[Provided text — start]

In court on Tuesday, the judge heard from witnesses who painted Urquia as a good man who was in over his head, and from the baby's mother, who wept through the hearing and spoke of her "angel" of a daughter.

"I'm not going to see her smile," Brenda De La Cruz said through an interpreter. "I'm never going to see how beautiful she could have been. No one is ever going to erase that I had a baby and her father killed her."

First Deputy District Attorney Terrance Houck noted that Urquia was on probation for the first assault at the time of Joselynn's death. 

"There's no greater responsibility than a father to his child," he said. "He violated that. Twice. He's earned the maximum sentence. He deserves the maximum sentence."

And that's what he got. As a native of Venezuela -- he's a permanent resident of the United States, but not a citizen -- Urquia will likely be deported back to South America when his prison term is up.

[Provided text — finish]

# [Required action 1]
Extract the passage of the sentencing report starting with "First Deputy District" and going on through "term is up.".
# [Required action 2]
Write what comes next in the sentencing report, picking up after its final sentence.
The records have nothing to do with this.

[Given entries — start]

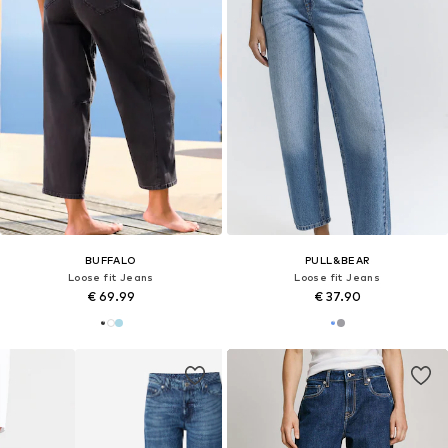
BUFFALO
PULL&BEAR
Loose fit Jeans
Loose fit Jeans
€ 69.99
€ 37.90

[Given entries — finish]

# [Answer 1]
First Deputy District Attorney Terrance Houck noted that Urquia was on probation for the first assault at the time of Joselynn's death. 

"There's no greater responsibility than a father to his child," he said. "He violated that. Twice. He's earned the maximum sentence. He deserves the maximum sentence."

And that's what he got. As a native of Venezuela -- he's a permanent resident of the United States, but not a citizen -- Urquia will likely be deported back to South America when his prison term is up.

# [Answer 2]
Defense attorney Gary Asteak told the judge she needed to make a distinction between "the sin and the sinner" here, and argued that Urquia was a man with a moral compass, who cracked under pressure of trying to juggle a family and work.

"He wanted to be too much, too soon, too young," Asteak said.

"He wanted to be super dad," Xiomara Mulligan, Urquia's mother, wrote in a letter read by Asteak. She said she asked Children & Youth and mental health agencies for help, and told her son to get a babysitter. He didn't listen.

Now she's struggling with the knowledge that her son killed her granddaughter, and thinking back to when he was the baby the doctors had to revive.

"I ask God every day," Mulligan said, "why he allowed him to live if all this was going to happen."